Given information>
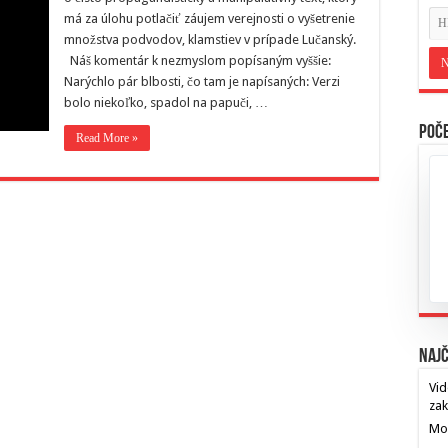
má za úlohu potlačiť záujem verejnosti o vyšetrenie
množstva podvodov, klamstiev v prípade Lučanský.
Náš komentár k nezmyslom popísaným vyššie:
Narýchlo pár blbosti, čo tam je napísaných: Verzi
bolo niekoľko, spadol na papuči, …
Poče
Read More »
Najč
Vid
za
Mos
…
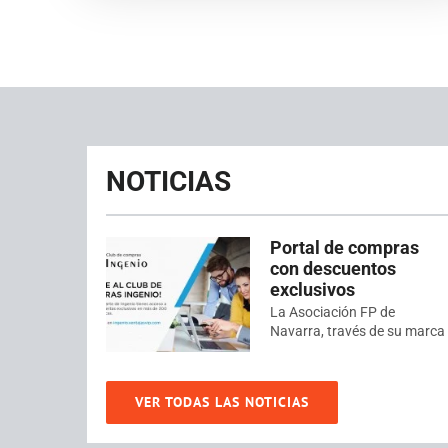
NOTICIAS
Portal de compras
con descuentos
exclusivos
La Asociación FP de
Navarra, través de su marca
VER TODAS LAS NOTICIAS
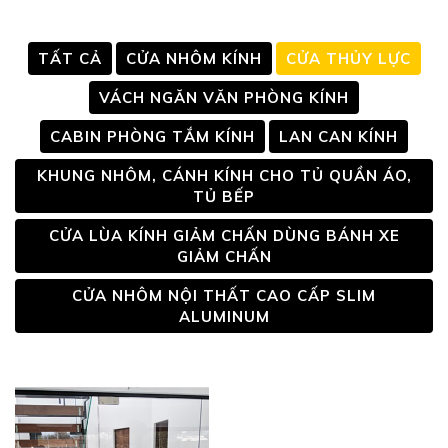
TẤT CẢ
CỬA NHÔM KÍNH
CỬA THỦY LỰC
VÁCH NGĂN VĂN PHÒNG KÍNH
CABIN PHÒNG TẮM KÍNH
LAN CAN KÍNH
KHUNG NHÔM, CÁNH KÍNH CHO TỦ QUẦN ÁO,
TỦ BẾP
CỬA LÙA KÍNH GIẢM CHẤN DÙNG BÁNH XE
GIẢM CHẤN
CỬA NHÔM NỘI THẤT CAO CẤP SLIM
ALUMINUM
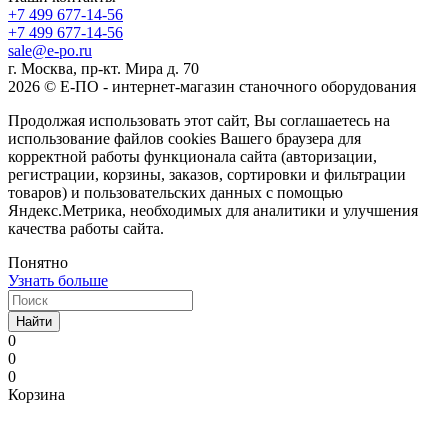
+7 499 677-14-56
+7 499 677-14-56
sale@e-po.ru
г. Москва, пр-кт. Мира д. 70
2026 © Е-ПО - интернет-магазин станочного оборудования
Продолжая использовать этот сайт, Вы соглашаетесь на
использование файлов cookies Вашего браузера для
корректной работы функционала сайта (авторизации,
регистрации, корзины, заказов, сортировки и фильтрации
товаров) и пользовательских данных с помощью
Яндекс.Метрика, необходимых для аналитики и улучшения
качества работы сайта.
Понятно
Узнать больше
Найти
0
0
0
Корзина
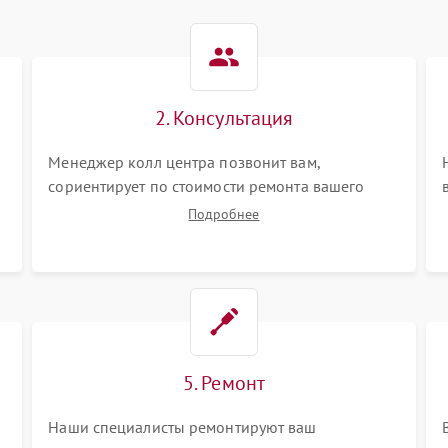
2. Консультация
Менеджер колл центра позвонит вам,
сориентирует по стоимости ремонта вашего
кондиционера а также ответит на все ваши
Подробнее
вопросы.
5. Ремонт
Наши специалисты ремонтируют ваш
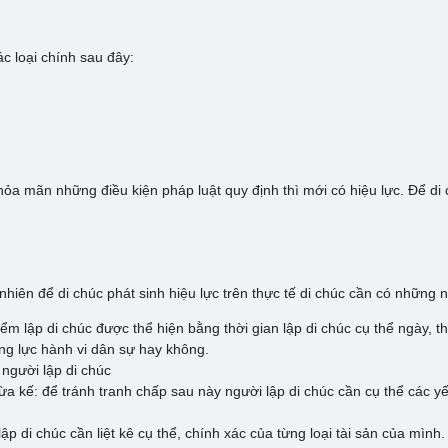
ác loại chính sau đây:
ỏa mãn những điều kiện pháp luật quy định thì mới có hiệu lực. Để di 
hiên để di chúc phát sinh hiệu lực trên thực tế di chúc cần có những 
iểm lập di chúc được thể hiện bằng thời gian lập di chúc cụ thể ngày, 
ăng lực hành vi dân sự hay không.
 người lập di chúc
ừa kế: để tránh tranh chấp sau này người lập di chúc cần cụ thể các 
ập di chúc cần liệt kê cụ thể, chính xác của từng loại tài sản của mình.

Your assignment> Print the text from all the data above line for line, with no changes, and leave the pictures out.

Finished task>
má za úlohu potlačiť záujem verejnosti o vyšetrenie
množstva podvodov, klamstiev v prípade Lučanský.
Náš komentár k nezmyslom popísaným vyššie:
Narýchlo pár blbosti, čo tam je napísaných: Verzi
bolo niekoľko, spadol na papuči, …
Poče
Read More »
Najč
Vid
za
Mos
…
NOTICIAS
Portal de compras
con descuentos
exclusivos
La Asociación FP de
Navarra, través de su marca
VER TODAS LAS NOTICIAS
TẤT CẢ
CỬA NHÔM KÍNH
CỬA THỦY LỰC
VÁCH NGĂN VĂN PHÒNG KÍNH
CABIN PHÒNG TẮM KÍNH
LAN CAN KÍNH
KHUNG NHÔM, CÁNH KÍNH CHO TỦ QUẦN ÁO,
TỦ BẾP
CỬA LÙA KÍNH GIẢM CHẤN DÙNG BÁNH XE
GIẢM CHẤN
CỬA NHÔM NỘI THẤT CAO CẤP SLIM
ALUMINUM
+7 499 677-14-56
+7 499 677-14-56
sale@e-po.ru
г. Москва, пр-кт. Мира д. 70
2026 © Е-ПО - интернет-магазин станочного оборудования
Продолжая использовать этот сайт, Вы соглашаетесь на
использование файлов cookies Вашего браузера для
корректной работы функционала сайта (авторизации,
регистрации, корзины, заказов, сортировки и фильтрации
товаров) и пользовательских данных с помощью
Яндекс.Метрика, необходимых для аналитики и улучшения
качества работы сайта.
Понятно
Узнать больше
Найти
0
0
0
Корзина
2. Консультация
Менеджер колл центра позвонит вам,
сориентирует по стоимости ремонта вашего
кондиционера а также ответит на все ваши
Подробнее
вопросы.
5. Ремонт
Наши специалисты ремонтируют ваш
ác loại chính sau đây:
ỏa mãn những điều kiện pháp luật quy định thì mới có hiệu lực. Để di 
hiên để di chúc phát sinh hiệu lực trên thực tế di chúc cần có những 
iểm lập di chúc được thể hiện bằng thời gian lập di chúc cụ thể ngày, 
ăng lực hành vi dân sự hay không.
 người lập di chúc
ừa kế: để tránh tranh chấp sau này người lập di chúc cần cụ thể các 
ập di chúc cần liệt kê cụ thể, chính xác của từng loại tài sản của mình.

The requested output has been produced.